[Dataset entries]
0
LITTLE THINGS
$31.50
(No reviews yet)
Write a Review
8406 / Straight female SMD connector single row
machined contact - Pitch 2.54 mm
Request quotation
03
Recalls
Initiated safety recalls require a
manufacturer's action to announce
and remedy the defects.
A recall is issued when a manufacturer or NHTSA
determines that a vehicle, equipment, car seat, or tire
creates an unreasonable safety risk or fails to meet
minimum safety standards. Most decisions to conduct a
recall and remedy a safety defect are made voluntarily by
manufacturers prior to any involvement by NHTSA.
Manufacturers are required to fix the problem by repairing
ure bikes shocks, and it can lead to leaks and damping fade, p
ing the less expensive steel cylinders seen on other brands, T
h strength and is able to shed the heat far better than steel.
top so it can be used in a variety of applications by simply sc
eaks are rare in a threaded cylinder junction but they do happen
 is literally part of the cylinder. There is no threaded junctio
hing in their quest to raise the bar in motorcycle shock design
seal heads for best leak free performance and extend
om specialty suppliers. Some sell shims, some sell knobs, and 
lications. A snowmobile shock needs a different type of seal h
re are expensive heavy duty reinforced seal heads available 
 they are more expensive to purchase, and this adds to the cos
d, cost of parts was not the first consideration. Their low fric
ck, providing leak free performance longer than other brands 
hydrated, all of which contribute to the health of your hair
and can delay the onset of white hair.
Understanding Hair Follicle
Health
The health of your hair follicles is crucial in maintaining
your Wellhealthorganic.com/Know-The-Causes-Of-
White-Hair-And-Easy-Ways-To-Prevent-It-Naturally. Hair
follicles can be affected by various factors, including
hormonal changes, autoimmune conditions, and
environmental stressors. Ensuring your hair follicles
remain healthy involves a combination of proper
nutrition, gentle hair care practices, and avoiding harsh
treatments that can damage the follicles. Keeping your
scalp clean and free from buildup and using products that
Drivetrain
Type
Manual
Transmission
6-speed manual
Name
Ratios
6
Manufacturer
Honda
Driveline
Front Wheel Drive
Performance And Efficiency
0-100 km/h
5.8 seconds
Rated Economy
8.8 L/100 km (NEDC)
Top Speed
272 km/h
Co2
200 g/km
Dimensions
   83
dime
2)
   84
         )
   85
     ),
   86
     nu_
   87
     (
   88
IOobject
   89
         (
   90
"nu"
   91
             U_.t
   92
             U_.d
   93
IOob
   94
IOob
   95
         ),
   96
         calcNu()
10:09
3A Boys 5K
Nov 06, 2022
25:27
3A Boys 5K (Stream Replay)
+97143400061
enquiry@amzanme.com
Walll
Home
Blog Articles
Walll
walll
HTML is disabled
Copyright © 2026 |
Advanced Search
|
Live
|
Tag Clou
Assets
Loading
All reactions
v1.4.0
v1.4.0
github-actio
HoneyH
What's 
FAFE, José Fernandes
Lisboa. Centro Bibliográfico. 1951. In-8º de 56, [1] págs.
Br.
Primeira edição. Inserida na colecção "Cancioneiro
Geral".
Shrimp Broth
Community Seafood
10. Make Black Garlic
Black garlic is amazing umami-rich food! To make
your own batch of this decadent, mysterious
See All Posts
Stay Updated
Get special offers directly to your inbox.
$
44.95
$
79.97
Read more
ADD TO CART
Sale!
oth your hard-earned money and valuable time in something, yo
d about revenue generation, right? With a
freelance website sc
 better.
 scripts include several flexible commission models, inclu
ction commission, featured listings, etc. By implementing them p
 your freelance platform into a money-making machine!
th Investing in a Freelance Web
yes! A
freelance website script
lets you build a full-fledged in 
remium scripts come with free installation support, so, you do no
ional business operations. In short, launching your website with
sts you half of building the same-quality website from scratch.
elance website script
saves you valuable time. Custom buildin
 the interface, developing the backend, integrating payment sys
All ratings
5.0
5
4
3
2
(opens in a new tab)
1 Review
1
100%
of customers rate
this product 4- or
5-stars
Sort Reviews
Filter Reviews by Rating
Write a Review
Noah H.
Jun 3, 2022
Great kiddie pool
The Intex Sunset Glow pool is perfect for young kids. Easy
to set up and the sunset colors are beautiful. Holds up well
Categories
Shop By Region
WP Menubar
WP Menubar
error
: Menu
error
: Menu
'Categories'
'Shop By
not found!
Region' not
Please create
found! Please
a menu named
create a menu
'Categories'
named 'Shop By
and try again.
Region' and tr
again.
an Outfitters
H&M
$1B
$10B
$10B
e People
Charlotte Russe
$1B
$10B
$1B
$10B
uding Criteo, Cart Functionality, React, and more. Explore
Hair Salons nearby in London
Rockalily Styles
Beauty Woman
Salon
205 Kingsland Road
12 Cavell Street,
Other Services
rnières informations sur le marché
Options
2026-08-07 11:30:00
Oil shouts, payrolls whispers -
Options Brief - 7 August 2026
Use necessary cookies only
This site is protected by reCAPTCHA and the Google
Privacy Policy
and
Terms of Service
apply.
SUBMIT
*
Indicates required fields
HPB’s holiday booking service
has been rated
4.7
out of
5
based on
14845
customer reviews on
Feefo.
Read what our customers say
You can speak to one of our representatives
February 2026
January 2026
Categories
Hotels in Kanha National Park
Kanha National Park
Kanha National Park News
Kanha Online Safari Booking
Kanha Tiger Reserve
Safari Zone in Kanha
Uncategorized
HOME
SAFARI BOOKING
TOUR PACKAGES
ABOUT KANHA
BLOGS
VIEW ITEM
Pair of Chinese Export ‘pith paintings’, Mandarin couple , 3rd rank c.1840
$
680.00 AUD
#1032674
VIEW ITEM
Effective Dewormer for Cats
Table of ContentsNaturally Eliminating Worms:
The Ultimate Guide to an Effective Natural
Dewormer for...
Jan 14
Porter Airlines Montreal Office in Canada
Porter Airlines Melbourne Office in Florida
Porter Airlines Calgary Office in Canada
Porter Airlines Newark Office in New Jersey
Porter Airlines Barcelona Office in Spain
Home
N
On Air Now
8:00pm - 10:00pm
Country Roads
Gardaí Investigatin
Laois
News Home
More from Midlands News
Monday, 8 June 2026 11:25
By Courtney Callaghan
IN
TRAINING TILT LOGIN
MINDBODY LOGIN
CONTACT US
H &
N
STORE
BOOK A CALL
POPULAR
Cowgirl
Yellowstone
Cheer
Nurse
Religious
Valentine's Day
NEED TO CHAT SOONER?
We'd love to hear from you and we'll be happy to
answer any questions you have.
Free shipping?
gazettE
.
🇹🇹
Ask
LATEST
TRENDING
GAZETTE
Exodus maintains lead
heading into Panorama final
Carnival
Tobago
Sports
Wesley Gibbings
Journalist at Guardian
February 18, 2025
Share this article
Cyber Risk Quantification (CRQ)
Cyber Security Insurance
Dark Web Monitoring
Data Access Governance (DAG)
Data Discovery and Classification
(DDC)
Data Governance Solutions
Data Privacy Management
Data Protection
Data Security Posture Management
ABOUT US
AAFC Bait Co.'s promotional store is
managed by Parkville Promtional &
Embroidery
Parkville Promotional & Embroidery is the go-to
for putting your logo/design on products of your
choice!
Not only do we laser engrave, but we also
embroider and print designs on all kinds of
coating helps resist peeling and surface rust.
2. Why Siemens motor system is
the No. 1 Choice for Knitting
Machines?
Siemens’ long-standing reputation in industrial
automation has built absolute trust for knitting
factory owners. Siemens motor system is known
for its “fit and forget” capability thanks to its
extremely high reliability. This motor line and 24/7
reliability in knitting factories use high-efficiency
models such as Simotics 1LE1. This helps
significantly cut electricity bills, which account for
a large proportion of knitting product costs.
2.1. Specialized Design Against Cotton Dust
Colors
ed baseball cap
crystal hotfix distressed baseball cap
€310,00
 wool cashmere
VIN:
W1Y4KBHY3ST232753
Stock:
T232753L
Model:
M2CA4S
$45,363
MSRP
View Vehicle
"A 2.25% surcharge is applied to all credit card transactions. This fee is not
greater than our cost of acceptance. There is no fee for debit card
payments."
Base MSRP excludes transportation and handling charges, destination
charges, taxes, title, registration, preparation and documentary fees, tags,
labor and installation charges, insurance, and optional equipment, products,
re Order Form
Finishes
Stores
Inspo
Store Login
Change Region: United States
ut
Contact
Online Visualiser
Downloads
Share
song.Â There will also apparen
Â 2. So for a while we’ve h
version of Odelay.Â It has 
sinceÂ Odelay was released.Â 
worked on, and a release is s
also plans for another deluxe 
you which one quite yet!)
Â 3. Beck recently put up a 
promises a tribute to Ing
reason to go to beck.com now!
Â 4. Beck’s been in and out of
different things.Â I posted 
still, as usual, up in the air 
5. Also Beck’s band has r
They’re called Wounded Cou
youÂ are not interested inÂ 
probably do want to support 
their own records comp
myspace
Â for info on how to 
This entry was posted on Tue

_INSTRUCTIONS FOR THE TASK_. Take the entries above and copy them exactly from the first line through the line with "h strength and"; leave out every line after it.

_TASK SOLUTION_.
0
LITTLE THINGS
$31.50
(No reviews yet)
Write a Review
8406 / Straight female SMD connector single row
machined contact - Pitch 2.54 mm
Request quotation
03
Recalls
Initiated safety recalls require a
manufacturer's action to announce
and remedy the defects.
A recall is issued when a manufacturer or NHTSA
determines that a vehicle, equipment, car seat, or tire
creates an unreasonable safety risk or fails to meet
minimum safety standards. Most decisions to conduct a
recall and remedy a safety defect are made voluntarily by
manufacturers prior to any involvement by NHTSA.
Manufacturers are required to fix the problem by repairing
ure bikes shocks, and it can lead to leaks and damping fade, p
ing the less expensive steel cylinders seen on other brands, T
h strength and is able to shed the heat far better than steel.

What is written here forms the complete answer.